Camille Poliquin of Milk & Bone has a hell of a voice, and in that group, with its minimalist electronic palette, it is always front and center. In her recorded output as KROY so far, Poliquin hasn't necessarily indicated a huge departure from that approach—one of her first releases was a cover of Adele's "Hello"—but in her live show she becomes transformed, an avatar of a bigger sound. KROY takes on a surprisingly expansive tone live, swelling in huge melodic synth crashes and lingering on basslines. Poliquin's voice keeps pace with them, but it doesn't have to be the main attraction. With so many festival organizers in attendance at M, festival booking was on my mind, and I imagine KROY would be a hit in that setting, a perfect union for the kids looking for fist-pumping bass and the ones looking for an introspective vocalist. Poliquin likes to tout her goth instincts, but KROY is too high energy for that label in a strictly historical sense. If the new new wave sounds like this, we're in good shape, though: Black clothes would look pretty cool with some glowsticks as accent pieces.

Zen Bamboo

I first met some of the members of Zen Bamboo, Simon and Xavier, two nights before their show. We were all waiting to see Greys upstairs at Café Cleopatre, the aforementioned strip club, and they seemed to be just about the only guys in the room still full of energy at 2 AM. They excitedly cornered me and told me about their band—"it's a great story, some young French Canadian guys!"—before diving into the mosh pit for Greys when the set started. Let me rephrase that: They were, the two of them and later their band manager, the entirety of the mosh pit, headbanging and pushing at each other in the space between two tables at the front of the tiny crowd. You couldn't help but admire the enthusiasm.

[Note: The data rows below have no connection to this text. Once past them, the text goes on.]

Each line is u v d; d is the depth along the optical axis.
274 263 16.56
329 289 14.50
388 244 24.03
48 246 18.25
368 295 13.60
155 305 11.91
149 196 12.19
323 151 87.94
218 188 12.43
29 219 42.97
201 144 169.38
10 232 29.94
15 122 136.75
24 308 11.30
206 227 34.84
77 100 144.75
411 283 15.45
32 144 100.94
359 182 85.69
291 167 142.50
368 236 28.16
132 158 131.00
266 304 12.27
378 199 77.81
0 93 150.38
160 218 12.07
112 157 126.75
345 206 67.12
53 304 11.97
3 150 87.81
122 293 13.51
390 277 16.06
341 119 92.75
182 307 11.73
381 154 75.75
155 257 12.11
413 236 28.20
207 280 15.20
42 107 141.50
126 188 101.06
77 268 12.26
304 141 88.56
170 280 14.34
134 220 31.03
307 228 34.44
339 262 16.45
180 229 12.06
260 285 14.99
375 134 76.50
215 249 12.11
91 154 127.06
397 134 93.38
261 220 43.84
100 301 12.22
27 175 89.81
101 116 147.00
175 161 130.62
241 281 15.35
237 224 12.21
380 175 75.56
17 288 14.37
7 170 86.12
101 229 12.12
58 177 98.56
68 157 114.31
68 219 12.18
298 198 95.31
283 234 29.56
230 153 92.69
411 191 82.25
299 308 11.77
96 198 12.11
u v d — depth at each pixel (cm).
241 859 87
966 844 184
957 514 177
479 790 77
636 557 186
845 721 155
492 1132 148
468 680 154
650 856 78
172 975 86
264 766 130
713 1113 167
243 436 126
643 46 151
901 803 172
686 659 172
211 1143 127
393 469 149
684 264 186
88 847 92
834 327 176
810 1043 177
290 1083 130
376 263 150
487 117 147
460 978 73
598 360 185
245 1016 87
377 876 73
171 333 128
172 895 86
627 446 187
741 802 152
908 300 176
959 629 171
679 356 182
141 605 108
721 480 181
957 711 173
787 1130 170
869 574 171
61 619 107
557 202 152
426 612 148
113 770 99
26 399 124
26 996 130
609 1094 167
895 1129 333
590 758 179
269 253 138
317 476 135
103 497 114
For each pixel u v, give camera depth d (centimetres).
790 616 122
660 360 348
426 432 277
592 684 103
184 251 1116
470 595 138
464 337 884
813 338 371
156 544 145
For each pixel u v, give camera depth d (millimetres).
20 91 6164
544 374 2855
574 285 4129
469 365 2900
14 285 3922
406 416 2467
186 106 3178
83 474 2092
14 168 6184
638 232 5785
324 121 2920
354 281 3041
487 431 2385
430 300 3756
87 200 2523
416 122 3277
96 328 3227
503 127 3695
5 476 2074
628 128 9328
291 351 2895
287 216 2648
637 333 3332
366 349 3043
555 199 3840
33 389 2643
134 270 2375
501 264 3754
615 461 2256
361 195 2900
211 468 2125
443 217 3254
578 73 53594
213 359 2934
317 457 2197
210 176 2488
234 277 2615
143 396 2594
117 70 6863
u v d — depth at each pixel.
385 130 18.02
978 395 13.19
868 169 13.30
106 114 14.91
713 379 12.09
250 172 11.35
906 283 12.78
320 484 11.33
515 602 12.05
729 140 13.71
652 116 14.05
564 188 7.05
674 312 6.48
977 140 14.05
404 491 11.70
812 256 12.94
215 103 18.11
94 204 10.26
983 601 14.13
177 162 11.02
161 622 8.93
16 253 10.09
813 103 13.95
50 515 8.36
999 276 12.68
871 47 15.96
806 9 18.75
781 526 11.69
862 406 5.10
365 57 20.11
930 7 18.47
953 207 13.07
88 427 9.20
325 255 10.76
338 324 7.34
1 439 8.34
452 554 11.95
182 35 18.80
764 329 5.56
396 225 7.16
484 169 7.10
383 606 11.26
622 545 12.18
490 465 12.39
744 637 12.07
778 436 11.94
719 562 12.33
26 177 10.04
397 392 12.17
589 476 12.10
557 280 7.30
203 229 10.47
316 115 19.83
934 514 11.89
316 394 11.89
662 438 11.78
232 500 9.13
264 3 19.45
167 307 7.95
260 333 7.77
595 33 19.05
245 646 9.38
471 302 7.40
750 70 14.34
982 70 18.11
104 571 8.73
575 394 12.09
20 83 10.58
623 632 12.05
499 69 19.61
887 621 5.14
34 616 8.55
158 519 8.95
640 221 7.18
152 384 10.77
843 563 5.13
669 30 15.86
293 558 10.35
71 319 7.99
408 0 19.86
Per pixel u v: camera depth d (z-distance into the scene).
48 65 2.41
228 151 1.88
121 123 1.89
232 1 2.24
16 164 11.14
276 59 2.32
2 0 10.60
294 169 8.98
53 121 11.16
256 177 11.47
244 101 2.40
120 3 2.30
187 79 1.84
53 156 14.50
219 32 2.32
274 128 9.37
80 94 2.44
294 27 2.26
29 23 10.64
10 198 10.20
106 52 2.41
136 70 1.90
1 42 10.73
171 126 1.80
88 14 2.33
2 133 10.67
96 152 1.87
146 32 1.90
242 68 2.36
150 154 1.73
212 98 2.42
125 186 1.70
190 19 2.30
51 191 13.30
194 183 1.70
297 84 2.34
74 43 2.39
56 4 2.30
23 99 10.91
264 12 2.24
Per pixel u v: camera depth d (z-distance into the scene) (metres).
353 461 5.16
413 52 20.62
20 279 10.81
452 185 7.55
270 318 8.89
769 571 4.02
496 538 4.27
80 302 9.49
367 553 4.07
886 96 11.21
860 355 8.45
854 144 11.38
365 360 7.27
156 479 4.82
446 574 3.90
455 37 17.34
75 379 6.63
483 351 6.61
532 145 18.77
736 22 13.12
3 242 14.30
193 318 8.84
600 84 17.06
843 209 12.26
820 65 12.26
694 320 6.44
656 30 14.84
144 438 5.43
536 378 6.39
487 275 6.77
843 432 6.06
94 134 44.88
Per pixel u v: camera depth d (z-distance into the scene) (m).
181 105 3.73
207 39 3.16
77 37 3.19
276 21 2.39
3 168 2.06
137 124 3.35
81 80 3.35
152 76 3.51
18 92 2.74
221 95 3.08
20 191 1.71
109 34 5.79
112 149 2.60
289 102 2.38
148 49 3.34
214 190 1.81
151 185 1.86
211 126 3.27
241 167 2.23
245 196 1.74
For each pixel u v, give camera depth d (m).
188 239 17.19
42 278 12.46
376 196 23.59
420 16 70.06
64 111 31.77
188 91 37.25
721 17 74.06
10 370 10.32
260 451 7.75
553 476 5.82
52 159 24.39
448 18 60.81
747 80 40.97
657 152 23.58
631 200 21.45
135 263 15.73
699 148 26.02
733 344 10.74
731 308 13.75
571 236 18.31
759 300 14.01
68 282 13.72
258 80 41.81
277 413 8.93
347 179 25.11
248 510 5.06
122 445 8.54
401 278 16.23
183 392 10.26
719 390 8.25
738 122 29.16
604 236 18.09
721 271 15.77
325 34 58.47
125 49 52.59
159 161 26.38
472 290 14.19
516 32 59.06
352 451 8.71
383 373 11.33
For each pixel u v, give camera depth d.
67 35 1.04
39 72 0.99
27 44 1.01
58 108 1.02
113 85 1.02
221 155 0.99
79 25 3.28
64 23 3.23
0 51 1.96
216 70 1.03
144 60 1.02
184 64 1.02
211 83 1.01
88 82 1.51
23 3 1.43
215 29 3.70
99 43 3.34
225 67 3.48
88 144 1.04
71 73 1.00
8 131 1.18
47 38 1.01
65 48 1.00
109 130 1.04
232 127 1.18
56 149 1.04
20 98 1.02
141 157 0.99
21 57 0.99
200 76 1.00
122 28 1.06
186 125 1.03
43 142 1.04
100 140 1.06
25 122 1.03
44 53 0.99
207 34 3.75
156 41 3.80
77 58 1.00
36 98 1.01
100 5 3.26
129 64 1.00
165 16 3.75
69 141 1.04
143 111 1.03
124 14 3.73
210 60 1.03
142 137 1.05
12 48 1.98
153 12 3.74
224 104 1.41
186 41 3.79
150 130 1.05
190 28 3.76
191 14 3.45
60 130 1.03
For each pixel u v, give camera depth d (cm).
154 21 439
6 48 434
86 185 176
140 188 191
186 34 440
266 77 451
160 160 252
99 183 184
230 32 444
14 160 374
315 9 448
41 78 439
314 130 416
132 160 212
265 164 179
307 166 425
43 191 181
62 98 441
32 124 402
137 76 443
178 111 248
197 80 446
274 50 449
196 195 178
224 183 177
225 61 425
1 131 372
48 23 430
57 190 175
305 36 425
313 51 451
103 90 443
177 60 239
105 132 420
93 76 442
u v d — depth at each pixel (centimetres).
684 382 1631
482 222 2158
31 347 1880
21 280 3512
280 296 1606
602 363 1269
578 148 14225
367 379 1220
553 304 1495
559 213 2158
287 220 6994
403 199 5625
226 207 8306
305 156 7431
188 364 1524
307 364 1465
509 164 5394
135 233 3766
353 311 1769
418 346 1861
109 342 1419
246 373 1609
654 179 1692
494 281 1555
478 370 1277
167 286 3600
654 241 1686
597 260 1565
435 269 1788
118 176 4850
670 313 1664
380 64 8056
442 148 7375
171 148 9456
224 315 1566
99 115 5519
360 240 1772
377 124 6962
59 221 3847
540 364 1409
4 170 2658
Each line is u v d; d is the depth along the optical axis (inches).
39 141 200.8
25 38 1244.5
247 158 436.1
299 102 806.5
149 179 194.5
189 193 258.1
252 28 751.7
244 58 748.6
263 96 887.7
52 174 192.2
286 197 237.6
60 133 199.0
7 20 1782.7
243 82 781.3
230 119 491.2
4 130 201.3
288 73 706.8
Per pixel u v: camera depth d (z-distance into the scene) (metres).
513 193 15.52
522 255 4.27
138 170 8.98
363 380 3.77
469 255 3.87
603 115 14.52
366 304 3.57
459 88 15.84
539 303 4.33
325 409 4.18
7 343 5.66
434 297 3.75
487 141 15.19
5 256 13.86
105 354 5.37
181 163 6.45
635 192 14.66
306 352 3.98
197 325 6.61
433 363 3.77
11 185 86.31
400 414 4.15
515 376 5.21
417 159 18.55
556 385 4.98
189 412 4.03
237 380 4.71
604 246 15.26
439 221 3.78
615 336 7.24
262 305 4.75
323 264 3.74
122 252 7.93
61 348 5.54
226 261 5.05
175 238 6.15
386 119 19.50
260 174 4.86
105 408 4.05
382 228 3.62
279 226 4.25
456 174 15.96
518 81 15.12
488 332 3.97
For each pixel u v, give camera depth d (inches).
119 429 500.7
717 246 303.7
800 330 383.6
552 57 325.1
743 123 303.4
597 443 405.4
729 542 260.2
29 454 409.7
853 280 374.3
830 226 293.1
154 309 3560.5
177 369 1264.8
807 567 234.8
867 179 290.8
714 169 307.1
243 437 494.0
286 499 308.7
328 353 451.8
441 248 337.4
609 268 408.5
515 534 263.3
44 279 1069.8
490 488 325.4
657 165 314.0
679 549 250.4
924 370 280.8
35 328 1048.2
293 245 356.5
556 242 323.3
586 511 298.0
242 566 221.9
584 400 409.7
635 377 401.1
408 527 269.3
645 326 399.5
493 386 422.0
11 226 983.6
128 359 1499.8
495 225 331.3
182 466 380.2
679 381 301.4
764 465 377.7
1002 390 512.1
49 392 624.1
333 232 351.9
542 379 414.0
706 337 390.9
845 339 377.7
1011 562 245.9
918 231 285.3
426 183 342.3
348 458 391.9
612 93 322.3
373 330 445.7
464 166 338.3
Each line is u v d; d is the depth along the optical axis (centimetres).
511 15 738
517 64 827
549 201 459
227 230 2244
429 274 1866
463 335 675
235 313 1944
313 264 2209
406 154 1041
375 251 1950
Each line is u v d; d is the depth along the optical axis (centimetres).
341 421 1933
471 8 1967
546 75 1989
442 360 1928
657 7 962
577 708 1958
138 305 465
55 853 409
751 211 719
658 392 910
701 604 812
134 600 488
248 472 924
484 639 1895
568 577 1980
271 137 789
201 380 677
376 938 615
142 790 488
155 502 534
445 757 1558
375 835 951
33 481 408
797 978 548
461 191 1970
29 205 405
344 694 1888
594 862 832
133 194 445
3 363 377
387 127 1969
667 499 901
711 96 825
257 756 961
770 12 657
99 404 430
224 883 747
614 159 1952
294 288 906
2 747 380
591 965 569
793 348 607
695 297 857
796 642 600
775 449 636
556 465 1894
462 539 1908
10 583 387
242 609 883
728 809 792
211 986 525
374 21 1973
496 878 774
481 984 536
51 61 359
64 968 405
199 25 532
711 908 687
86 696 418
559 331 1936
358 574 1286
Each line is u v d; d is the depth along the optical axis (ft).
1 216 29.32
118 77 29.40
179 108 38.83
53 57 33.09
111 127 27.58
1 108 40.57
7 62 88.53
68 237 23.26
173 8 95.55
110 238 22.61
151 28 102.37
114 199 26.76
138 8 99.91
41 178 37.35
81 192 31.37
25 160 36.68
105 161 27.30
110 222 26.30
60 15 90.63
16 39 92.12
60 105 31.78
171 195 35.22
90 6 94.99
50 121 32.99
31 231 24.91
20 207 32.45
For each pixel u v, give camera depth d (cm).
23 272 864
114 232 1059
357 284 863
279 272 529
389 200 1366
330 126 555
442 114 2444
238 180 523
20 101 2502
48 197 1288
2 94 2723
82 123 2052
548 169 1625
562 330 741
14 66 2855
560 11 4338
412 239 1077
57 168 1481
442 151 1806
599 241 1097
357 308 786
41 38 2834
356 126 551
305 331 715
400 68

Two days later, I caught their set, which was by far the most charming of the festival. Simon stepped up to the mic and introduced the band by saying, "We're 19 years old and, yes, we still live with our parents." Then they ripped into a set of blistering garage rock with such goofy joy that watching them felt like rediscovering the sound. Between songs, Simon offered endearing explanations, describing one song as a story of what would happen to Jesus if he came to America in 2016 (racial profiling at the border) and another as the band's "feminist anthem." He explained some songwriting philosophy by invoking a coffee table book of rock star tips from the lead singer of Simple Plan: "the first trick is you end the song with a 'yeah.' So that's what we did." He shouted out the drummer as just "Chaos." By the time they got the last song—about "World of Warcraft et le vrai amour" (World of Warcraft and true love)—the entire audience, including at least a few of the band members' parents, was practically in tears. Rock with a complete lack of cynicism is a beautiful thing, and that's exactly what this show was.